Si la présence de quelques étudiants en provenance de l’étranger est sans conséquences et comporte peu d’enjeux, leur afflux génère des stratégies protectionnistes, tels que des quotas. Compréhensibles du point de vue des responsables locaux, c’est-à-dire nationaux, régionaux ou communautaires, ces stratégies ne sont pas pour autant optimales. Elles peuvent conduire à une réduction de la mobilité intra-européenne et des bénéfices que l’on en attend. Ces réponses protectionnistes entravent aussi la constitution de pôles européens de l’enseignement supérieur, recrutant au-delà des frontières régionales et nationales. L'afflux d'étudiants étrangers chez nous suggère que l'ensemble Wallonie-Bruxelles dispose peut-être d’un avantage comparatif au niveau des industries de la connaissance, pouvant conduire à la création de nombreux emplois de qualité. Toute séduisante qu’elle soit, cette perspective reste totalement illusoire dans un système de quotas !
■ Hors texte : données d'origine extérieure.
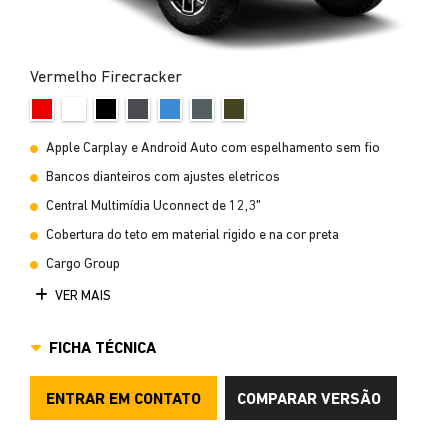
Vermelho Firecracker
Apple Carplay e Android Auto com espelhamento sem fio
Bancos dianteiros com ajustes eletricos
Central Multimídia Uconnect de 12,3"
Cobertura do teto em material rigido e na cor preta
Cargo Group
VER MAIS
FICHA TÉCNICA
ENTRAR EM CONTATO
COMPARAR VERSÃO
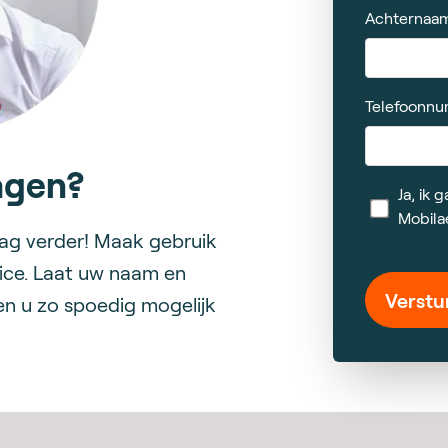
Achternaa
Telefoonn
agen?
Ja, ik
Mobila
aag verder! Maak gebruik
ice. Laat uw naam en
Verstu
en u zo spoedig mogelijk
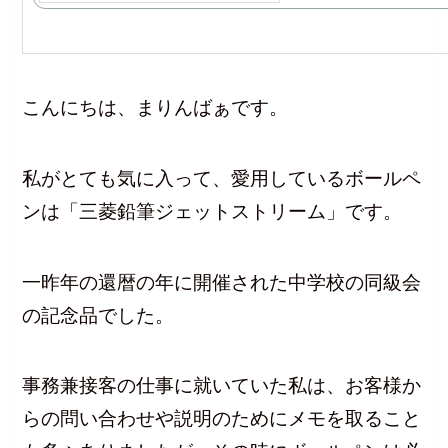
こんにちは、まりんばぁです。
私がとても気に入って、愛用しているボールペ
ンは「三菱鉛筆ジェットストリーム」です。
一昨年の還暦の年に開催された中学校の同級会
の記念品でした。
事務兼接客の仕事に就いていた私は、お客様か
らの問い合わせや説明のためにメモを取ること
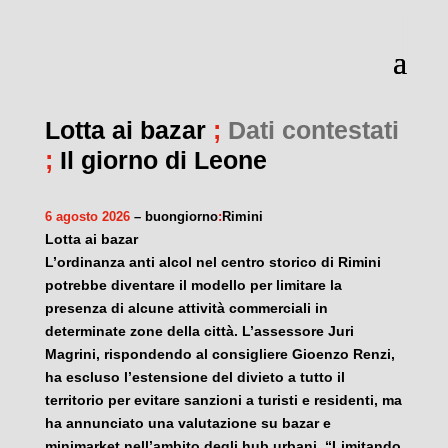
Lotta ai bazar
;
Dati contestati
;
Il giorno di Leone
6 agosto 2026
– buongiorno
:
Rimini
Lotta ai bazar
L’ordinanza anti alcol nel centro storico di Rimini
potrebbe diventare il modello per limitare la
presenza di alcune attività commerciali in
determinate zone della città. L’assessore Juri
Magrini, rispondendo al consigliere Gioenzo Renzi,
ha escluso l’estensione del divieto a tutto il
territorio per evitare sanzioni a turisti e residenti, ma
ha annunciato una valutazione su bazar e
minimarket nell’ambito degli hub urbani. “Limitando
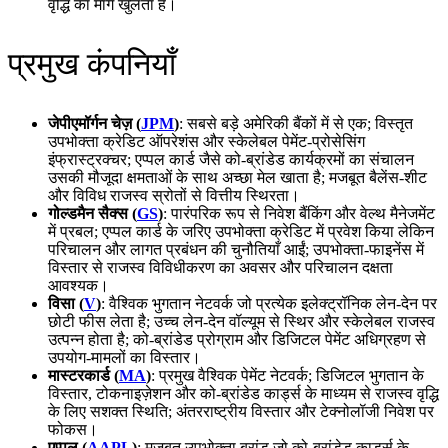
वृद्धि का मार्ग खुलता है।
प्रमुख कंपनियाँ
जेपीएमॉर्गन चेज़ (
JPM
)
: सबसे बड़े अमेरिकी बैंकों में से एक; विस्तृत
उपभोक्ता क्रेडिट ऑपरेशंस और स्केलेबल पेमेंट‑प्रोसेसिंग
इंफ्रास्ट्रक्चर; एप्पल कार्ड जैसे को‑ब्रांडेड कार्यक्रमों का संचालन
उसकी मौजूदा क्षमताओं के साथ अच्छा मेल खाता है; मजबूत बैलेंस‑शीट
और विविध राजस्व स्रोतों से वित्तीय स्थिरता।
गोल्डमैन सैक्स (
GS
)
: पारंपरिक रूप से निवेश बैंकिंग और वेल्थ मैनेजमेंट
में प्रबल; एप्पल कार्ड के जरिए उपभोक्ता क्रेडिट में प्रवेश किया लेकिन
परिचालन और लागत प्रबंधन की चुनौतियाँ आईं; उपभोक्ता‑फाइनेंस में
विस्तार से राजस्व विविधीकरण का अवसर और परिचालन दक्षता
आवश्यक।
विसा (
V
)
: वैश्विक भुगतान नेटवर्क जो प्रत्येक इलेक्ट्रॉनिक लेन‑देन पर
छोटी फीस लेता है; उच्च लेन‑देन वॉल्यूम से स्थिर और स्केलेबल राजस्व
उत्पन्न होता है; को‑ब्रांडेड प्रोग्राम और डिजिटल पेमेंट अधिग्रहण से
उपयोग‑मामलों का विस्तार।
मास्टरकार्ड (
MA
)
: प्रमुख वैश्विक पेमेंट नेटवर्क; डिजिटल भुगतान के
विस्तार, टोकनाइज़ेशन और को‑ब्रांडेड कार्ड्स के माध्यम से राजस्व वृद्धि
के लिए सशक्त स्थिति; अंतरराष्ट्रीय विस्तार और टेक्नोलॉजी निवेश पर
फोकस।
एप्पल (
AAPL
)
: मजबूत उपभोक्ता ब्रांड जो को‑ब्रांडेड कार्ड्स के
Des alternatives aux quotas, plus efficaces et plus équitables, existent cependant. Elles n’impliquent ni le recours à un financement par l’impôt européen ni à une augmentation de la contribution privée au coût des études. Plus simplement, il s’agit de réorienter les budgets publics actuellement consacrés à l’enseignement supérieur : plutôt que de financer les institutions d’enseignement supérieur situées sur leur territoire, les pouvoirs publics devraient financer les frais d’études de leurs ressortissants via des chèques-études. Ces chèques pourraient être utilisés dans toute institution d’enseignement reconnue par la Communauté française située ou non sur son territoire. En dehors de son territoire, il pourrait s’agir d’institutions reconnues par les juridictions partenaires ou bénéficiant de labels internationaux bien établis. L’apparition de droits d’inscription proportionnels au coût réel des études serait automatiquement compensée par la réception d’un chèque d’un montant équivalent, émis par les pouvoirs publics. De façon symétrique les étudiants français, grecs, luxembourgeois… viendraient se former chez nous, mais aux frais de leurs ressources. Ils paieraient un prix en lien avec le coût réel des études et bénéficieraient éventuellement d’un chèque de leur gouvernement qui, en même temps qu’il les financerait, en tout ou en partie, signalerait la qualité de ces études en Belgique francophone.